(Collected data)
* * * * * * * * *

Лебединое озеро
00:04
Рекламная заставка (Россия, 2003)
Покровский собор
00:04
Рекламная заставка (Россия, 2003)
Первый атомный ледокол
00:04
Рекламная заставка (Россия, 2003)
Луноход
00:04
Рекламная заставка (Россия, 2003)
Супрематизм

* * * * * * * * *

Exercise =
Pull the text from every row above and reproduce each line without any change.

Exercise solution =
Лебединое озеро
00:04
Рекламная заставка (Россия, 2003)
Покровский собор
00:04
Рекламная заставка (Россия, 2003)
Первый атомный ледокол
00:04
Рекламная заставка (Россия, 2003)
Луноход
00:04
Рекламная заставка (Россия, 2003)
Супрематизм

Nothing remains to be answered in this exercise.